Current limitations of ZCatalogs

designed for English and US-English
limited support for other languages (e.g. european languages)
limited support for other character sets (Unicode, UTF-8, ISO-8859-X)
missing NEAR search functionality
better scoring of search results (e.g. based on the location of the search words inside the document)
no stemming of words
not support for custom file formats
no/poor supporrt for searching in structured documents (XML)

Problems

The current implementation of the text indexes uses a (simple) splitter to split a document into words/tokens. The splitter uses algorithmes that are suitable for the english language but not for other languages. Usually every language must be treated different. Another problem is the handling of documents with different from ASCII. The splitter seems to have limited capabilities to handle single-byte character sets through the LOCALE system. Multi-byte character sets like UCS-2, UFT-8 can not be handled (will this limitation automatically go away when Zope will use Python 2.X with unicode support ?)

Proposed architecture

To get rid of these limitations I propose a more flexible architecture. This is mainly based on the architecture of Oracle Intermedia.

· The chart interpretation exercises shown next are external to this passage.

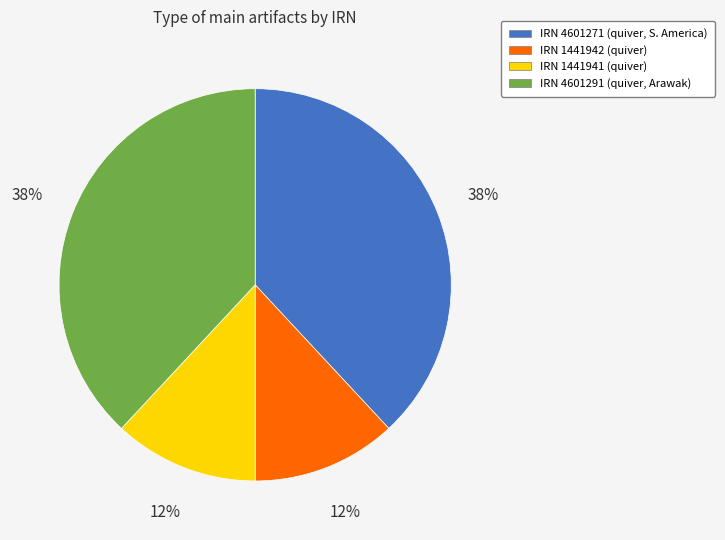

Is there any slice that represents more than half of the pie?

No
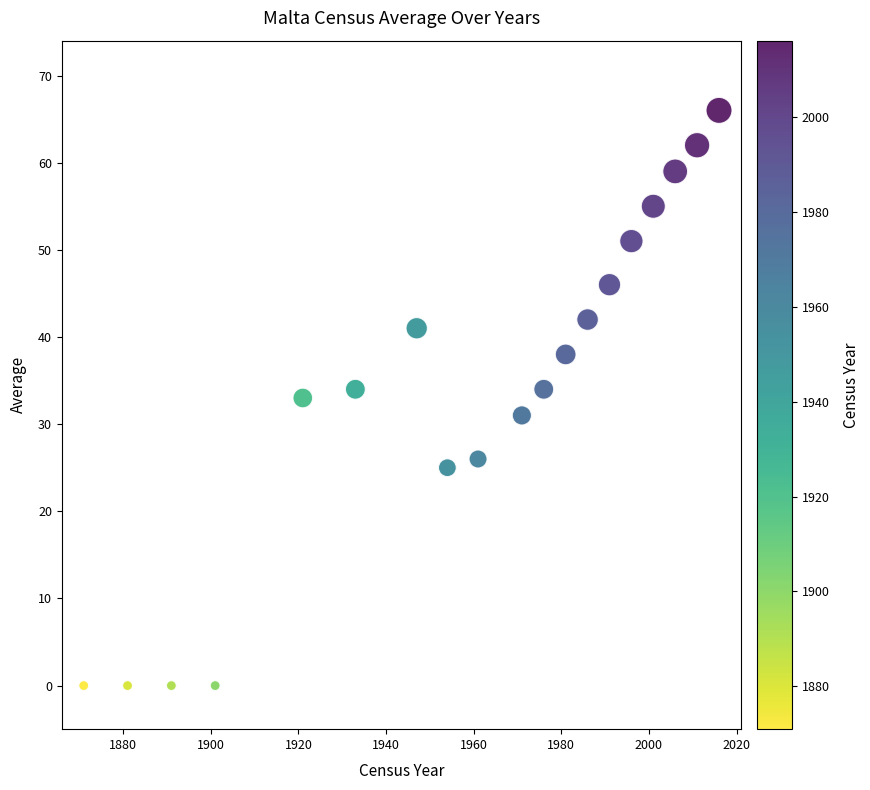

What is the range of X values (max minus min)?

145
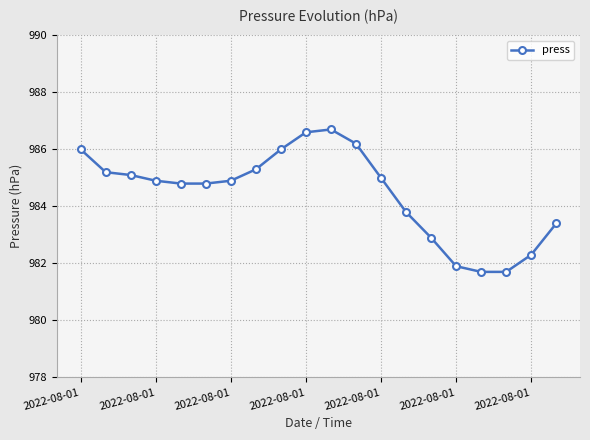

What is the greatest value displayed?

986.7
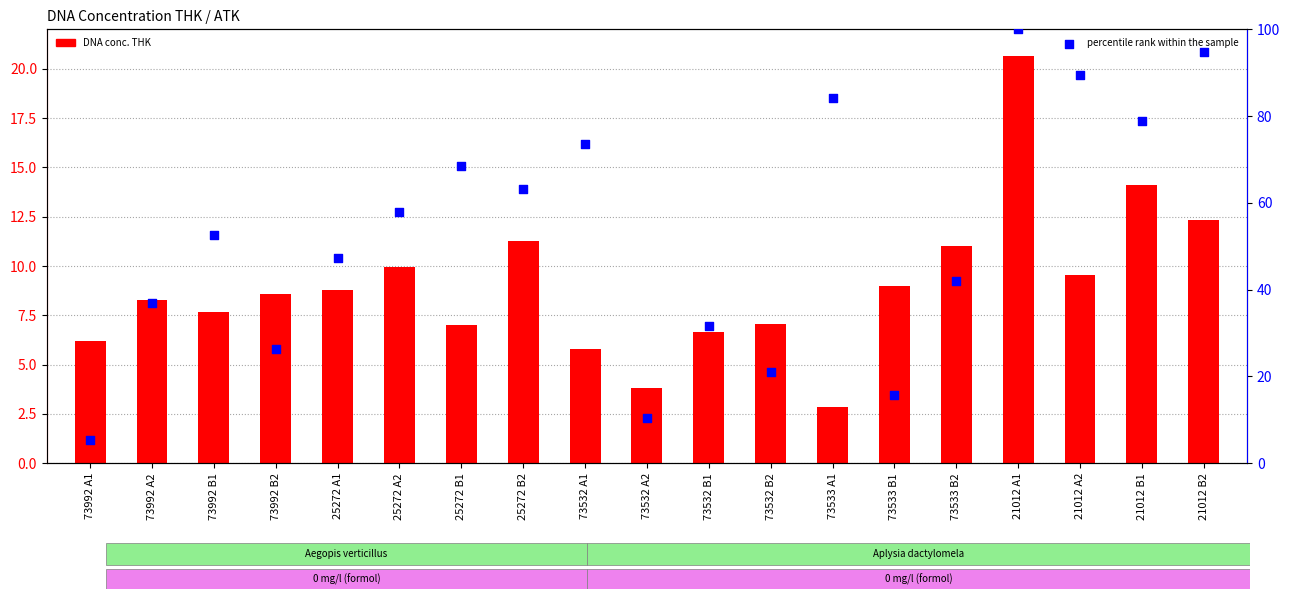

At how many categories does at least one series exceed 77?

5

Any document treated by a text index should pass a plugable pipeline of components. Each component must be configurable with specific settings. Some components of the pipline are optional, others are mandatory

Components of the pipline:

Filter: converts the document into plain text by removing format specific stuff
Sectioner: document type specific component to extract hierarchy informations from the document. This is neccessary for searching in structured documents like XML documents to keep track of the appearance tokens into sections.
Lexer: makes a grammatical analyze of the text to find word boundaries, ends of sentences.
Splitter: takes the lexers analyze creates a list of tokens
Stemmer: reduces each token to its grammatical base form

Component specific parameters:

Filter: document type vs. automatic detection
Sectioner: type of sectioner (XML,SGML,....). The type is document specific
Lexer: input language, character set
Splitter: input language, handling of punctuation
Stemmer: language, translation sets

The creation of a text index is bound to a number of components that are used for building the index and a set of preferences of each of these components.

Problems and risks

some components require linguistic specific knowledge - some components are specific for one language (e.g. stemmer). - indexing process will be slowed down due to the increased number of components within the pipeline -

Unresolved issues

to be written

Conclusion

This proposed framework blows up the functionality and complexity of ZCatalogs. It provides an open architecture for third-party modules that provide specific functionalities that DC can not provide. Also it strongly improves the chances of Zope to be used in non-US environments. As a content management system Zope must provide a strong and flexible searching functionality.